- Bitcoin miners’ profitability has dropped to levels not seen since September 2024.
- “It’s literally chaos every day,” Nick Hansen, CEO of mining company Luxor, told DL News.
- There’s a silver lining.
Donald Trump’s trade war is now putting Bitcoin miners in dire straits.
Hashprice — a key measure of profitability for Bitcoin miners — has dropped to $40, its lowest level since September 2024, and a number considered by many miners to be a worst-case scenario in terms of cost to mine.
“Oh my God, it’s literally chaos every day,” Nick Hansen, CEO of Bitcoin mining company Luxor, told DL News.
“Most miners were looking at $40 as their bear case,” said Hansen. He told DL News that he has spoken to many mining firms and their response is: “We’re not sure what we’re going to do.”
The $40 figure means many miners are at or below break even for their operations, according to the latest edition of TheMinerMag.
American miners
At stake is the American Bitcoin mining industry — one that Donald Trump previously said he wanted to turbo-charge. His sons, Donald Jr and Eric, have already inked a rather complex Bitcoin mining deal.
But their father’s tariff turmoil is now spilling into Bitcoin mining — a sector already facing an existential threat.
In fact, scant network activity in the past month has spurred a fierce debate leaving Bitcoin champions Jack Dorsey and Michael Saylor at opposing ends, with the former saying Bitcoin will fail unless it turns into a payments system.
Since Trump’s tariff war began, it has thrown capital markets in disarray.
Bitcoin dropped to a low of $75,000, but has since ricocheted back above $79,000 after Trump lowered tariffs against every country — with the exception of China — to 10% for a 90-day period. Traditional financial assets enjoyed a boon in asset prices.
131% tariffs
While Trump decided to delay tariffs on most countries, he continued to slap China with extra taxes on imported goods on Wednesday.
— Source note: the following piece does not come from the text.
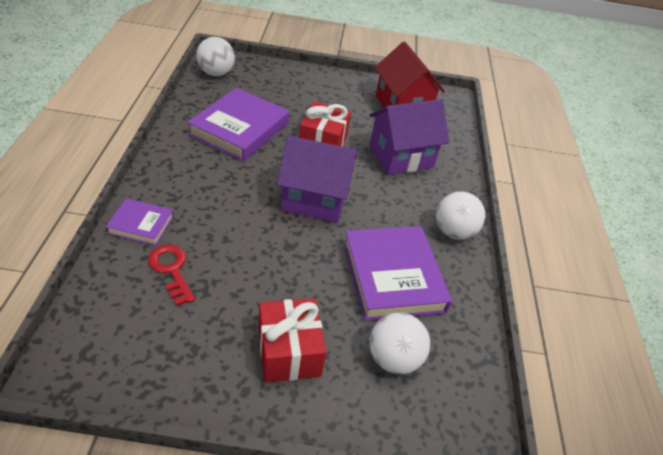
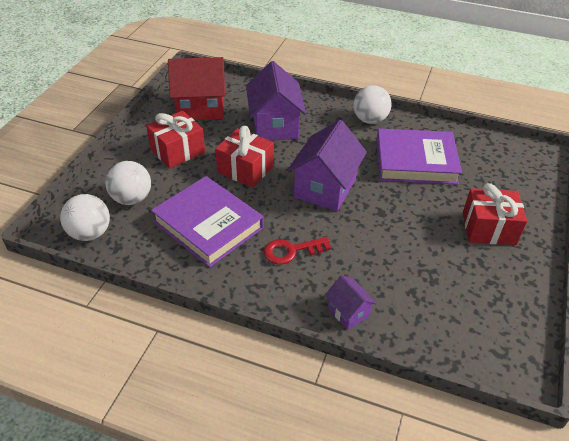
camera: 70 degrees left, 0 degrees up
purple book [106,198,174,246] -> purple house [325,275,377,330]
red key [148,244,195,306] -> red key moved to [264,237,331,264]
white ball [369,312,430,374] -> white ball moved to [106,161,151,205]
none -> red gift [146,111,205,168]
By Hansen’s own math, that pushed the total tariff cost for new machines coming in from China to 131% — and those triple-digit tariffs are particularly painful for American miners.
Alongside Trump’s tariffs, Bitcoin’s volatile price tag, dwindling fees, and ever-increasing network difficulty — i.e. how hard it is to add a block — are making miners sweat.
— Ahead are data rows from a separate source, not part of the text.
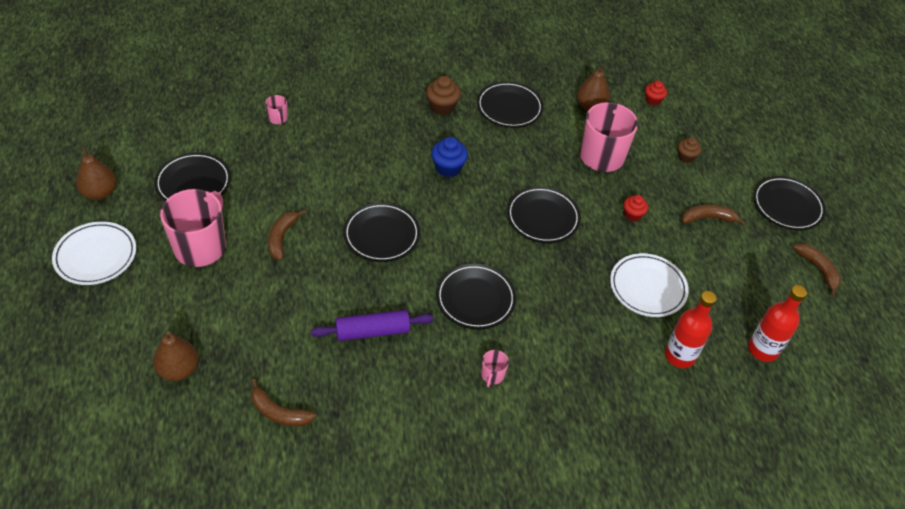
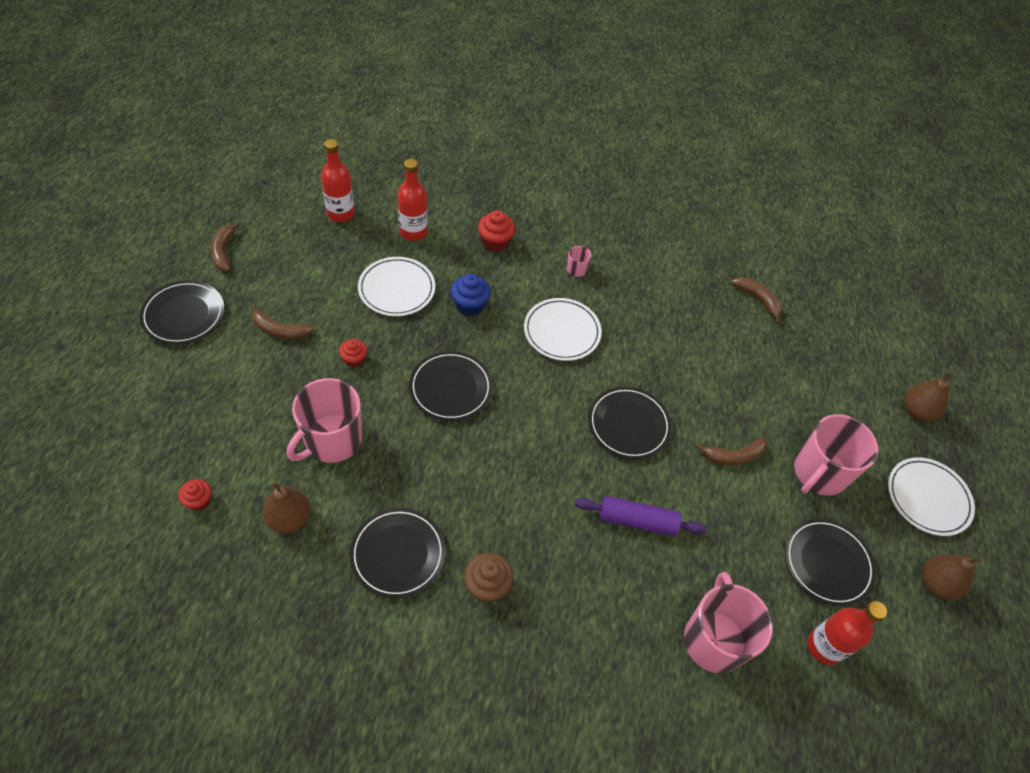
camera: 160 degrees left, 5 degrees up
brown pear [153,331,198,381] -> brown pear moved to [904,371,951,421]
pink mug [265,95,288,125] -> pink mug [684,572,773,673], size x2.35
brown banana [268,209,307,260] -> brown banana turned 45 degrees clockwise [695,438,767,465]
purple rolling pin [311,310,434,341] -> purple rolling pin moved to [575,496,707,536]
blue cupcake [431,137,468,177] -> blue cupcake moved to [451,274,491,316]
black plate [436,263,516,330] -> white plate [524,298,602,361]
brown cupcake [678,137,701,163] -> none
none -> red cupcake [478,210,515,252]
none -> red bottle [807,601,887,665]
“All of this results in a profitability crunch, slower growth, potential consolidation, shutdown costs or shifts of hashrate away from the US,” Eli Nagar, CEO of mining firm Braiins, told DL News.
Consolidation is a particularly nasty outcome. Ultimately, it means Bitcoin miners could coalesce into megaliths of the industry, concentrating hashpower and ultimately threatening the network’s underlying decentralisation.
And it’s been happening, according to TheMinerMag. Five companies now account for 21% of Bitcoin production.
Others are “diversifying revenue streams to stay competitive,” Nishant Sharma of TheMinerMag told DL News. These likely include directing some energy capabilities to AI.
Silver lining
Yet, there’s a silver lining in the midst of Trump-induced turmoil, Hansen said.
“American miners already deployed are becoming much more resilient.”